March 9th George Fagan Bradshaw (DSO action)

One of the greatest Cornish maritime artists of his generation, George Fagan Bradshaw DSO (1887-1960) settled in St Ives after World War I after service as a submariner, which saw him awarded the Distinguished Service Order (DSO) for his action on this day in 1917 but also, later, court martialled.

                                                                                   


Joining the Naval training ship in Dartmouth, HMS Britannia, at the age of fourteen he served in Malta between 1912 and 1913 and was given command of his first submarine in February 1914 until August 1916 when he was given command of a larger, fast and better armed boat and posted to patrol the waters of Scotland and Norway.  On this day in 1916, he torpedoed SM UC-43, a German minelaying U-boat for which achievement he was awarded his DSO.  He also claimed to have sunk a commercial submarine, the Bremen, in September 1921 but was not credited with the kill as it was simply recorded as missing.

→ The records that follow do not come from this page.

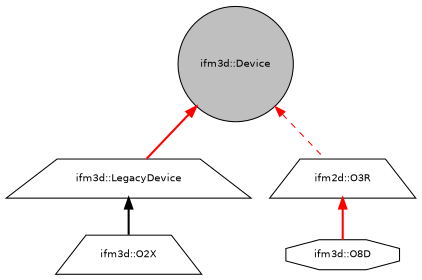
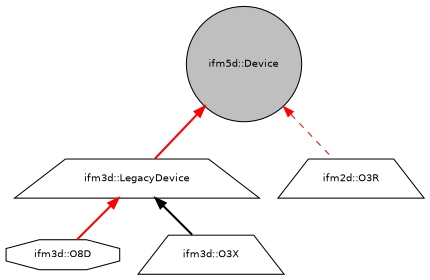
  digraph {
    node [color=black fontname=Helvetica fontsize=10 shape=trapezium]
    edge [color=red dir=back fontname=Helvetica fontsize=10 labelfontname=Helvetica labelfontsize=10 style=bold]
-   n1 [fillcolor=grey75 fontcolor=black height=0.2 label="ifm3d::Device" shape=circle style=filled width=0.4]
+   n1 [fillcolor=grey75 fontcolor=black height=0.2 label="ifm5d::Device" shape=circle style=filled width=0.4]
    n2 [height=0.2 label="ifm3d::LegacyDevice" width=0.4]
    n3 [height=0.2 label="ifm2d::O3R" width=0.4]
    n4 [height=0.2 label="ifm3d::O8D" shape=octagon width=0.4]
-   n5 [height=0.2 label="ifm3d::O2X" width=0.4]
+   n5 [height=0.2 label="ifm3d::O3X" width=0.4]
    n1 -> n2
    n1 -> n3 [style=dashed]
-   n3 -> n4
+   n2 -> n4
    n2 -> n5 [color=black]
  }
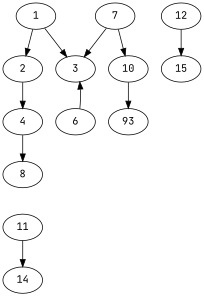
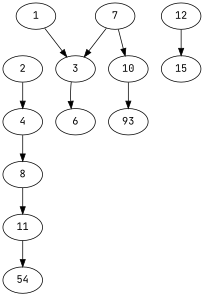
  digraph {
    fontname="JetBrains Mono"
    node [fontname="JetBrains Mono"]
    edge [fontname="JetBrains Mono"]
    1
    2
    3
    4
    6
    8
    7
    10
    11
    n10 [label=93]
-   14
+   14 [label=54]
    12
    15
-   1 -> 2
    1 -> 3
    2 -> 4
-   6 -> 3
+   3 -> 6
    4 -> 8
+   8 -> 11
    7 -> 3
    7 -> 10
    10 -> n10
    11 -> 14
    12 -> 15
  }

In November 1918 his latest command, HMS G-11, ran aground near Howick with the loss of two men.  Whilst the official cause was stated as faulty equipment, a second incident, when his new boat, HMS K-15 sank through a design fault, he was subjected to, but acquitted at, a court martial.  When informed he would be given no new command he resigned his commission and moved to St. Ives and spent the rest of his life there, painting. His most famous work is ‘On Patrol 1914-1918’ (pictured above).